> **Verilen Metin**:
Abaküs Yazılım
20. Hukuk Dairesi
Esas No: 2019/1300
Karar No: 2020/361
Karar Tarihi: 23.01.2020

Yargıtay 20. Hukuk Dairesi 2019/1300 Esas 2020/361 Karar Sayılı İlamı

20. Hukuk Dairesi         2019/1300 E.  ,  2020/361 K.

    "İçtihat Metni"

    MAHKEMESİ:Asliye Hukuk Mahkemesi
    Taraflar arasındaki davanın yapılan duruşması sonunda kurulan hükmün Yargıtayca incelenmesi davalı Hazine vekili tarafından istenilmekle, süresinde olduğu anlaşılan temyiz dilekçesinin kabulüne karar verildikten sonra dosya incelendi, gereği düşünüldü:
    K A R A R
    Davacı Kooperatif vekili, 14.04.2010 tarihli dilekçesi ile ......sayılı tapu kaydı kapsamında kalan 1200 dönüm taşınmazın davacı kooperatif tarafından 1977 yılında beş farklı şahıstan satın alındığını, daha sonra 1982 yılında yapılan arazi kadastrosu sırasında taşınmazın 4104 (192700 m²) ve 10569 (110300 m²) sayılı parseller olarak kooperatif ve kişiler adına tespit ve tescil edildiği, ancak, yörede 1978 yılında yapılan orman kadastrosu sırasında kısmen tahdit içine alınması üzerine açtıkları dava sonucunda ......1989/3-3 sayılı kararı ile tahdit içine alınan 110.300 m² bölümün tahdit dışına çıkarılmasına karar verildiğini ve Yargıtay 8. Hukuk Dairesinin 10670 E. - 6662 K. sayılı kararı ile onanarak kesinleştiğini, daha sonra 23.10.1989 tarihinde “Mahkeme Kararı Uygulama Tutanağı” düzenlenerek kararın infaz edildiğini, ancak 1990 yılında 3402 sayılı Kanunun 41. maddesi uyarınca düzeltme çalışması yapılırken, 4104 sayılı parselin 192700 m² olan yüzölçümünün 153374,25 m²’ye düşürüldüğünü, 25.11.2009 tarihinde ise kooperatife ait üç binanın ormanlık sahada kaldığı gerekçesiyle suç zaptı düzenlendiğini, oysa suç zaptı düzenlenen alanın kadastro mahkemesi kararı ile orman olmadığı belirlenen alan olduğu halde, 41. madde gereğince yapılan düzeltme sırasında hatalı olarak tescil harici bırakıldığını ileri sürerek, taşınmazın davacı kooperatif adına tescili istemiyle dava açmıştır.

> **Görev Koşulları**: Yargıtay kararına göre davacı kooperatif taşınmazı hangi yıl satın almıştır?

> **Veri Kayıtları**:
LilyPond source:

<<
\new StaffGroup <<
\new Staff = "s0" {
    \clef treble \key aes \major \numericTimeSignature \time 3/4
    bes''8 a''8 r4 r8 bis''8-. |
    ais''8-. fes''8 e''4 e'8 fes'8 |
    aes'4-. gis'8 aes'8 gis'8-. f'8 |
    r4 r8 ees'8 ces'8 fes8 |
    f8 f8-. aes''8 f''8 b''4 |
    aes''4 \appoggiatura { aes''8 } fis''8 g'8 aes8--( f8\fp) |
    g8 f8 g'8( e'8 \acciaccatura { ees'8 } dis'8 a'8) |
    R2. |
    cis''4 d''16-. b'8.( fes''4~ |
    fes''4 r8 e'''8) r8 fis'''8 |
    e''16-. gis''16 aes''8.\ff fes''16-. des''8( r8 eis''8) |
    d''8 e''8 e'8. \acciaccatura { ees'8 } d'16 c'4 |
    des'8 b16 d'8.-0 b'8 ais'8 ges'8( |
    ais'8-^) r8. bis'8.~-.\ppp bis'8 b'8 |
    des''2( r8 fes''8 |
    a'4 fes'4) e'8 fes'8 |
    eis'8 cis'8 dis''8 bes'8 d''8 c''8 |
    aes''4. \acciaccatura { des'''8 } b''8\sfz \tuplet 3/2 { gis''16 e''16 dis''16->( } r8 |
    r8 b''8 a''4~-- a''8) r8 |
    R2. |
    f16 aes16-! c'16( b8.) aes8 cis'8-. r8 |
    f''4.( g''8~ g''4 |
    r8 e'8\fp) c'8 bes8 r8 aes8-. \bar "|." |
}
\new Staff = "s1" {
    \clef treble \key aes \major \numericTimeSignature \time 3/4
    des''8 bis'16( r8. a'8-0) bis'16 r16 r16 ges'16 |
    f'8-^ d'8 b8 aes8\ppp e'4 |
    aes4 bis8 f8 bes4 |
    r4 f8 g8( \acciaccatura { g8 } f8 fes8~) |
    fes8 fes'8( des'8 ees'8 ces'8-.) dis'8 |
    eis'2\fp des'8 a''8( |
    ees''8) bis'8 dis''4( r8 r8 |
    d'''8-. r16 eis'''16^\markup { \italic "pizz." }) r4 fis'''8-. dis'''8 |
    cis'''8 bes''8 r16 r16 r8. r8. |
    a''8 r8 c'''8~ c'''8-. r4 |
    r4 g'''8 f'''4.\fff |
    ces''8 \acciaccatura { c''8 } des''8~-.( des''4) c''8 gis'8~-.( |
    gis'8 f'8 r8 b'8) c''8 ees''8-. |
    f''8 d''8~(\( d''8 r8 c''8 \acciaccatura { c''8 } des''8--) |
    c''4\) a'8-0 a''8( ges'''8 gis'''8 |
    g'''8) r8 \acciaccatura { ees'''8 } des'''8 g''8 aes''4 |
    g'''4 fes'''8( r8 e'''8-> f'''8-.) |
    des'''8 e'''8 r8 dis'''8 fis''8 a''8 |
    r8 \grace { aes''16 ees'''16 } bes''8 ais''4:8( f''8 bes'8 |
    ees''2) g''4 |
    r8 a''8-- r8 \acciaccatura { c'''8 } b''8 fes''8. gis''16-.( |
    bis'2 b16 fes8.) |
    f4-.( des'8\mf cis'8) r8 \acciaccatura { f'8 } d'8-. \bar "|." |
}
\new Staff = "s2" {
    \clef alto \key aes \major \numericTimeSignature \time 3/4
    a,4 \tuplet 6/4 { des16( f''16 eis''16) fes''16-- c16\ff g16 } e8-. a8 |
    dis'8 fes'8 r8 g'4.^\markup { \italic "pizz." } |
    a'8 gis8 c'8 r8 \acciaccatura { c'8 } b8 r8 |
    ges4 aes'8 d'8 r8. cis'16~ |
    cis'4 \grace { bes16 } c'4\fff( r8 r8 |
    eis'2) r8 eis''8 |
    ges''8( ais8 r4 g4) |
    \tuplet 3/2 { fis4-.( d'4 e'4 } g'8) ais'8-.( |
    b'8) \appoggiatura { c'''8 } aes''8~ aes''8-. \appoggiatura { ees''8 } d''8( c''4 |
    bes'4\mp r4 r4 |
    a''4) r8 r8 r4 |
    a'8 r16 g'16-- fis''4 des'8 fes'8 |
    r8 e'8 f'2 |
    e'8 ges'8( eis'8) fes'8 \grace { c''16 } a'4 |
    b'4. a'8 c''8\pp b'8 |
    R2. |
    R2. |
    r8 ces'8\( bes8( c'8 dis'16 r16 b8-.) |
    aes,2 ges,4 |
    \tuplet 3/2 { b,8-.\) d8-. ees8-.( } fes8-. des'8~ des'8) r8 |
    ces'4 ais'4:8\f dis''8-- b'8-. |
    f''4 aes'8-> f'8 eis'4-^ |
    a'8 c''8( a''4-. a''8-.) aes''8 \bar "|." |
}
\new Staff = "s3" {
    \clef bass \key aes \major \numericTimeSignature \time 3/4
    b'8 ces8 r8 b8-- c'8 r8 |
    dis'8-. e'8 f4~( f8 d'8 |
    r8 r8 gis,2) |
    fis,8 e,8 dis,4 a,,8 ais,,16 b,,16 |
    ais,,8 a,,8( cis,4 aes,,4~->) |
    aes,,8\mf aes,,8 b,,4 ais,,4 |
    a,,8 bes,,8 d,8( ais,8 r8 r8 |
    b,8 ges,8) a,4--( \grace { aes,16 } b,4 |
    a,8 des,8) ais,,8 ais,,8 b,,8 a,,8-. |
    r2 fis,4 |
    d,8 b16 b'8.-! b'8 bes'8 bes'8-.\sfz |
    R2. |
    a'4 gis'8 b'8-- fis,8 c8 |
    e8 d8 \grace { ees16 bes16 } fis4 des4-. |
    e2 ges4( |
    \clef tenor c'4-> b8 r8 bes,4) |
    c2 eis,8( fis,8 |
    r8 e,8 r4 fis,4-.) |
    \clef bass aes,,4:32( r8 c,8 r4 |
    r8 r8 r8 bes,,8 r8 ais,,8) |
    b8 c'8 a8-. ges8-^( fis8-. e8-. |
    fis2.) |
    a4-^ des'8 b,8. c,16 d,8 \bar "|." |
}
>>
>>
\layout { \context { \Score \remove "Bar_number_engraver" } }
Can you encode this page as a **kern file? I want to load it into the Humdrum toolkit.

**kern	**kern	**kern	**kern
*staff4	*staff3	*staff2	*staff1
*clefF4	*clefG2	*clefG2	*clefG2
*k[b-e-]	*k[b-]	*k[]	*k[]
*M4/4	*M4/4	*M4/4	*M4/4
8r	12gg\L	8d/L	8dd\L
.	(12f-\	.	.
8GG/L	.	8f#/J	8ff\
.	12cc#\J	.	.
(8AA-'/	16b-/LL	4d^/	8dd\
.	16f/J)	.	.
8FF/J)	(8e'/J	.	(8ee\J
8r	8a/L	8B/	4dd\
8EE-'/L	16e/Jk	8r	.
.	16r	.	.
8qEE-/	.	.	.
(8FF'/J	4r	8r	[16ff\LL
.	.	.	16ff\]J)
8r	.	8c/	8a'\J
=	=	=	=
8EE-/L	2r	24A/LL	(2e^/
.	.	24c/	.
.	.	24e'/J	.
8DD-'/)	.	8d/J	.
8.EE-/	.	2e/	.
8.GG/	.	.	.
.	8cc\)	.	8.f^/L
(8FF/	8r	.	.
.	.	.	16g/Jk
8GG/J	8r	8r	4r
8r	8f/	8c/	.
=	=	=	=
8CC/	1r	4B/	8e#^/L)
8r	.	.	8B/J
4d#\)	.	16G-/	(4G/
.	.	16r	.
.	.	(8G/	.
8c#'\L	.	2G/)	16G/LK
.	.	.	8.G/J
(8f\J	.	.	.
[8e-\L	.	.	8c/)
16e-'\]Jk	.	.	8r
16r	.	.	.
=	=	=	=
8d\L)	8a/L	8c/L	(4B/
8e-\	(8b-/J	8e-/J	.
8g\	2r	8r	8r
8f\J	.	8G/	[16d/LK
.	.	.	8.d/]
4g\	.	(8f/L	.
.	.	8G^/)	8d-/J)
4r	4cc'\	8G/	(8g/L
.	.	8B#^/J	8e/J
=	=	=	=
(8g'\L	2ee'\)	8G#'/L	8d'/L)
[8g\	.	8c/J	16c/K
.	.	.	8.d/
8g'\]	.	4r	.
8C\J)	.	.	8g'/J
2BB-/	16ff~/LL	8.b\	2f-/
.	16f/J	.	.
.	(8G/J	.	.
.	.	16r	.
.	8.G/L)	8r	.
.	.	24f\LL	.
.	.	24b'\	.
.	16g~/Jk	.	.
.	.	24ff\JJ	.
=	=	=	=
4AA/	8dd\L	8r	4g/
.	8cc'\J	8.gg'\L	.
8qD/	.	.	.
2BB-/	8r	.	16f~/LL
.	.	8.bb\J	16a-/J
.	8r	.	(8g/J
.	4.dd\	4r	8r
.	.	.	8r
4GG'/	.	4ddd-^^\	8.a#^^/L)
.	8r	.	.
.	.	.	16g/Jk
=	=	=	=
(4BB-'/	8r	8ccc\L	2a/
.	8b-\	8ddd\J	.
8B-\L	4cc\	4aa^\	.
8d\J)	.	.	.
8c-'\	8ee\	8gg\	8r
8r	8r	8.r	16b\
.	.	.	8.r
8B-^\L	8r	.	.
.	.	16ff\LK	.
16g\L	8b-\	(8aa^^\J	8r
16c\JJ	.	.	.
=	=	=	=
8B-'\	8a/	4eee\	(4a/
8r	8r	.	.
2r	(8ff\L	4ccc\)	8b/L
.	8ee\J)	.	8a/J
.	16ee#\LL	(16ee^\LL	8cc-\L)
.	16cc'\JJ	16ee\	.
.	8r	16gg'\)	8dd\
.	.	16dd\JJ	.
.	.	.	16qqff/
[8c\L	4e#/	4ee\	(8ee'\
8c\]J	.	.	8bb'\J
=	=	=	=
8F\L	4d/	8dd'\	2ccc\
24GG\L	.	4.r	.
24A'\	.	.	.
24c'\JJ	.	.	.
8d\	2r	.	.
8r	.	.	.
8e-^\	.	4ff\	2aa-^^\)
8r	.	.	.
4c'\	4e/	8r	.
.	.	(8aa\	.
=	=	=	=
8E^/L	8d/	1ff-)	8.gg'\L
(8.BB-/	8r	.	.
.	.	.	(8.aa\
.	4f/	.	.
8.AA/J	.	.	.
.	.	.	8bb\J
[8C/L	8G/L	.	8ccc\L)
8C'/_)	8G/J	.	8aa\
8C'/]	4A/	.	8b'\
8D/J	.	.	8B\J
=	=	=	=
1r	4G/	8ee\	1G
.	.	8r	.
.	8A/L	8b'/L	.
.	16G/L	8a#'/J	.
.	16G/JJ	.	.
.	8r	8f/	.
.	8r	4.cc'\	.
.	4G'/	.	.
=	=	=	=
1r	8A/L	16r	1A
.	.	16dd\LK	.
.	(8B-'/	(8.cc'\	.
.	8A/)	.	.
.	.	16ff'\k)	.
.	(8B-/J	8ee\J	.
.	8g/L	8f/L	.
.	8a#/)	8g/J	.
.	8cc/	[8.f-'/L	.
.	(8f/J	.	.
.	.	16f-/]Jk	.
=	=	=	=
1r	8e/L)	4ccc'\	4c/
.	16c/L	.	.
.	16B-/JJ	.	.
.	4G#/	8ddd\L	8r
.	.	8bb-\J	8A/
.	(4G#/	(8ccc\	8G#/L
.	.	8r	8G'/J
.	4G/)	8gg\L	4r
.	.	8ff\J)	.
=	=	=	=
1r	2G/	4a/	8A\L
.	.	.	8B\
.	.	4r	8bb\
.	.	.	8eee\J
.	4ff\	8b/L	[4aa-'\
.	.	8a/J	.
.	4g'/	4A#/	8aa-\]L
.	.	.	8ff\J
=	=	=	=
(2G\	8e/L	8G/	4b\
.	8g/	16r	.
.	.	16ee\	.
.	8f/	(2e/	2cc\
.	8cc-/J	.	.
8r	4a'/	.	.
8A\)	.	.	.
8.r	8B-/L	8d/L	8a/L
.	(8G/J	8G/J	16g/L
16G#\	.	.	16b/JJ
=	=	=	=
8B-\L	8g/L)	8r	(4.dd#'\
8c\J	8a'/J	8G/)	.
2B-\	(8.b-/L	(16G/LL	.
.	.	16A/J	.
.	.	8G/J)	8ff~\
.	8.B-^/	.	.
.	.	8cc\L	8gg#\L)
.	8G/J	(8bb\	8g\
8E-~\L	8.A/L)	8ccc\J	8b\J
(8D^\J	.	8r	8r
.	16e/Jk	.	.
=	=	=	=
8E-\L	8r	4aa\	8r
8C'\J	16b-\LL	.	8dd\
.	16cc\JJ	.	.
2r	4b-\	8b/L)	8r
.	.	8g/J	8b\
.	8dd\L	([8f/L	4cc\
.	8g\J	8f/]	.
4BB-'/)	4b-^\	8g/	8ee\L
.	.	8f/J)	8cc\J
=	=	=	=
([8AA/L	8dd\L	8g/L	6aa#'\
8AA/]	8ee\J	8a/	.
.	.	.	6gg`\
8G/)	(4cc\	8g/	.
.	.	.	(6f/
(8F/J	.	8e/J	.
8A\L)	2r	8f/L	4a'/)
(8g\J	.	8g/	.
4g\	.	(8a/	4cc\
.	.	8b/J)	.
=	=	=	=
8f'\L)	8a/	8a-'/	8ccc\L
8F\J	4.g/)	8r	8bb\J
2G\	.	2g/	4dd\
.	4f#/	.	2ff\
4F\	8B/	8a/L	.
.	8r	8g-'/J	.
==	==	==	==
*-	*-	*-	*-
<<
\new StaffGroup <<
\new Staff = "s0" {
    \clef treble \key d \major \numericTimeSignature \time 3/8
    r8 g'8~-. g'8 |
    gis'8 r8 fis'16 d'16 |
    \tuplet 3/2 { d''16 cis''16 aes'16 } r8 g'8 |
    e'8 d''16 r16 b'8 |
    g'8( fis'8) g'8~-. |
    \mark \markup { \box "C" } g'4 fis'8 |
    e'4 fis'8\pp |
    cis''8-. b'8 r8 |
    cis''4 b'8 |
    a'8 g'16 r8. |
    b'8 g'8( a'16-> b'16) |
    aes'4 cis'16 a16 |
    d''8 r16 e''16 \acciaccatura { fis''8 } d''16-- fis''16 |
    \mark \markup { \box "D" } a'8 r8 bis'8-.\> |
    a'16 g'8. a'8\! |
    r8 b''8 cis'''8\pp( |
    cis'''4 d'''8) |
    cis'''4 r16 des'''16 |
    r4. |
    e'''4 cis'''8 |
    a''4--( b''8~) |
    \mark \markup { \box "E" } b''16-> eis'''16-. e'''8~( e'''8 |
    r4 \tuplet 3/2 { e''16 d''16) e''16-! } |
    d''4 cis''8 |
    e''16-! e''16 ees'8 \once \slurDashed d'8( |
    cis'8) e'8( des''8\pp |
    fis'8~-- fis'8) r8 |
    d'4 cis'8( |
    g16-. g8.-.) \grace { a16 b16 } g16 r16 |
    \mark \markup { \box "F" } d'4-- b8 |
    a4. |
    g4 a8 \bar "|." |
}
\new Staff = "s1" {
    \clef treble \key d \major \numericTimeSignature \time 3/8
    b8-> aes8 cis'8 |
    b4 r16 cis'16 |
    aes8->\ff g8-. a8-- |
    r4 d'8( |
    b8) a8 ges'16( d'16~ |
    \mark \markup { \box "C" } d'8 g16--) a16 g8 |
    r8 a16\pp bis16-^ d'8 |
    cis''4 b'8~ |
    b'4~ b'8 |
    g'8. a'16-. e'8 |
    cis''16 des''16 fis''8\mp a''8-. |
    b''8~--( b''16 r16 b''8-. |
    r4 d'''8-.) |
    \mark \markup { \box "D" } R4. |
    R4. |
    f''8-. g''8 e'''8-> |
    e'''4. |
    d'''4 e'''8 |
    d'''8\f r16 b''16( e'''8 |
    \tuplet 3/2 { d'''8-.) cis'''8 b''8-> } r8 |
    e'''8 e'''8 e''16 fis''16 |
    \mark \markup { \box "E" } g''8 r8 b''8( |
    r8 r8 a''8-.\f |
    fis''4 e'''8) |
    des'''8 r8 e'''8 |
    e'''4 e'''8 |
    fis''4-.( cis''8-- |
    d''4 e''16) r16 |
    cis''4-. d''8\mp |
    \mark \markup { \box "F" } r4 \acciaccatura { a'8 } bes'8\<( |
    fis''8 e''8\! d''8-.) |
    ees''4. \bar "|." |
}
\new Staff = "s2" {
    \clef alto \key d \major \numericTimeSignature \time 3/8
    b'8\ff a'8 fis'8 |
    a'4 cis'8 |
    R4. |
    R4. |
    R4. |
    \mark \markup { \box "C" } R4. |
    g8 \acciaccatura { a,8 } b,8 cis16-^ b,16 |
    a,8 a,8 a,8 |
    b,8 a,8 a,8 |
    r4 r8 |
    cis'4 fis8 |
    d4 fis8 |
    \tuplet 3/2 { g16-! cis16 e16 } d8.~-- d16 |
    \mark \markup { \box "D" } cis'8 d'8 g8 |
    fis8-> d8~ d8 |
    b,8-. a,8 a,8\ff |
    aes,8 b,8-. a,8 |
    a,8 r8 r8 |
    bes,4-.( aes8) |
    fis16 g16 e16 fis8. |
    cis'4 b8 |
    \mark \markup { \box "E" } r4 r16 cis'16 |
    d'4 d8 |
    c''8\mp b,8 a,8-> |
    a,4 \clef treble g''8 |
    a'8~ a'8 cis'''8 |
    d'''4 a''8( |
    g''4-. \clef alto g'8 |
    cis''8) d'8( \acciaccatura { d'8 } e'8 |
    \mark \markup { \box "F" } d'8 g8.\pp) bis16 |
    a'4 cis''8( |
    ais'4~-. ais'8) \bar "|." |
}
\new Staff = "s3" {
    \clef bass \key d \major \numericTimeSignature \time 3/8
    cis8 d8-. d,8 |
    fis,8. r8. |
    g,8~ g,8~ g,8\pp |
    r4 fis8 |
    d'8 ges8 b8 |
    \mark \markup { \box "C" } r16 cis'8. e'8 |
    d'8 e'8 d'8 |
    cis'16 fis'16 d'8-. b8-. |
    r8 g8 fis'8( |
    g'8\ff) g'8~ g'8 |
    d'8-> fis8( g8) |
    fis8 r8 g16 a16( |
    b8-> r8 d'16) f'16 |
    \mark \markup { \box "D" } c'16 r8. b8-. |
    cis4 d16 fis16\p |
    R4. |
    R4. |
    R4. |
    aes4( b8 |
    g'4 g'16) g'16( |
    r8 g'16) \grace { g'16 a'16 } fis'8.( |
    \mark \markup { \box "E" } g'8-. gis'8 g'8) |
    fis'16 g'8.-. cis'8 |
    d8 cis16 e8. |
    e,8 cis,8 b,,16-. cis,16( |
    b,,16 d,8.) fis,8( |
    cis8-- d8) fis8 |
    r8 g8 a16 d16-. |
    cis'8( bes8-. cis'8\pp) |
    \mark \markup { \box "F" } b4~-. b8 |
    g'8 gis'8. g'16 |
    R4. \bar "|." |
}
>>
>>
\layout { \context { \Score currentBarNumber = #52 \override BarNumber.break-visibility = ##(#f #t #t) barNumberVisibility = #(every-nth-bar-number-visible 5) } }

> **Görev Çıktısı**: 1977 yılında.